Auto insurance apps are not just for filing claims anymore, can auto dealer apps be far behind?
As consumers increasingly turn to mobile devices to perform daily functions like banking or shopping for groceries, insurance companies are finding new ways to engage customers through sophisticated technology. The insurance industry’s major players, including Geico and Progressive, have turned their attention to creating more powerful and user-friendly mobile applications that serve as a “one-stop-shop” for all things related to what they insure.
For example, the Geico Mobile App boasts car insurance-specific functions that have been around for some time such as filing claims and roadside assistance. However, they’ve added new features like Vehicle Care - a platform customers can use to schedule service and maintenance appointments at the click of a button. It’s powered through a partnership with myCARFAX®, and adds value by saving people time. The site markets the product as: “Manage your car insurance—and your car!”.
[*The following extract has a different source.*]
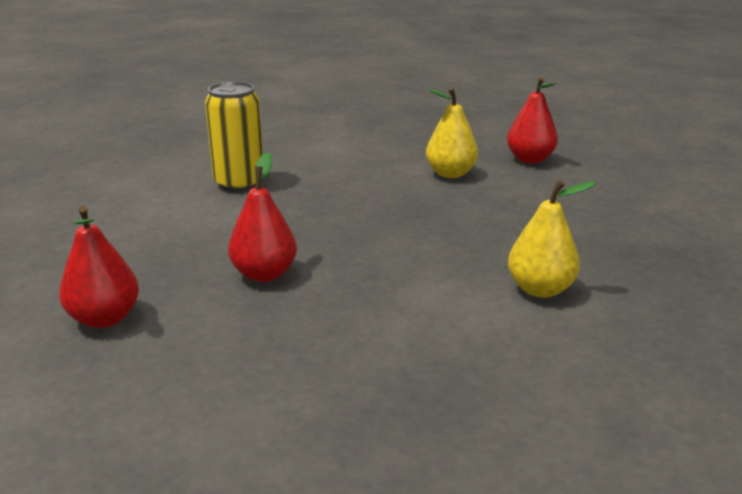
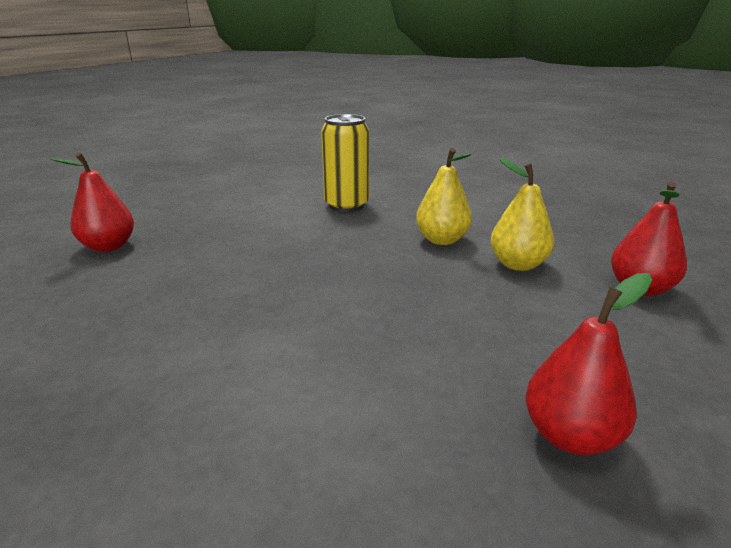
camera: 50 degrees right, 0 degrees up
(264, 274) = (221, 266): red pear -> red pear (570, 435)
(540, 289) = (354, 412): yellow pear -> yellow pear (442, 240)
However, just how many consumers are turning to insurance applications on a regular basis is to be debated. According to a 2017 U.S. Auto Claims Satisfaction Study published by J.D. Power, “Nearly one-fourth (22%) of auto insurance customers begin their interaction with an insurer online, but just 9% of customers opt to report a claim digitally via the web or a mobile app”. This may seem low, but keep in mind that quantity is not always quality. Clearsurance recently conducted a poll of mobile app users for six of the largest auto insurance carriers in August 2018; reported sentiment was positive and users enjoyed the overall ease mobile auto insurance apps offer.
Will people quickly adapt to these new in-app features? It’s hard to say. But consumers are increasingly turning to mobile interactions with the companies they do business with. As consumers embrace apps related to their cars, it's inevitable that they'll expect apps to be part of the car-buying experience.